## Exercise details
Find the line with "EMOTIONAL IMPACT" in the data below, then restate it and all remaining lines exactly, adding nothing.

## Provided records
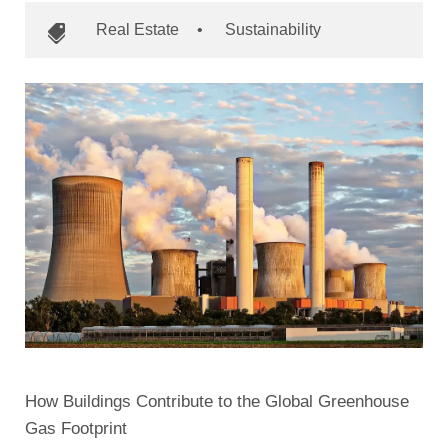
Real Estate
•
Sustainability
How Buildings Contribute to the Global Greenhouse
Gas Footprint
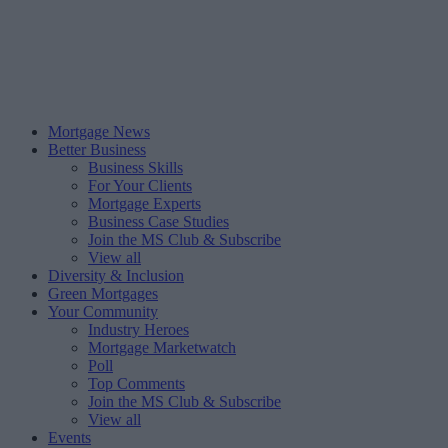
Mortgage News
Better Business
Business Skills
For Your Clients
Mortgage Experts
Business Case Studies
Join the MS Club & Subscribe
View all
Diversity & Inclusion
Green Mortgages
Your Community
Industry Heroes
Mortgage Marketwatch
Poll
Top Comments
Join the MS Club & Subscribe
View all
Events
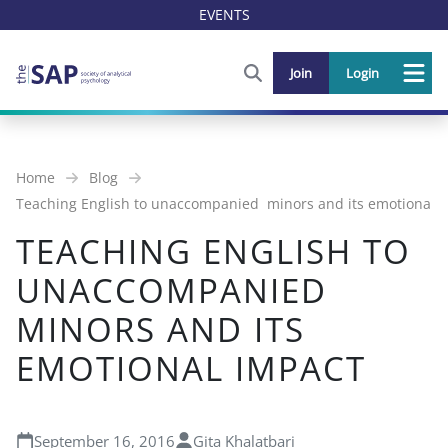
EVENTS
FIND OUT MORE AND SIGN U
Join
Login
Me
Home
Blog
Teaching English to unaccompanied minors and its emotional 
TEACHING ENGLISH TO
UNACCOMPANIED
MINORS AND ITS
EMOTIONAL IMPACT
September 16, 2016
Gita Khalatbari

## Output for this task
EMOTIONAL IMPACT
September 16, 2016
Gita Khalatbari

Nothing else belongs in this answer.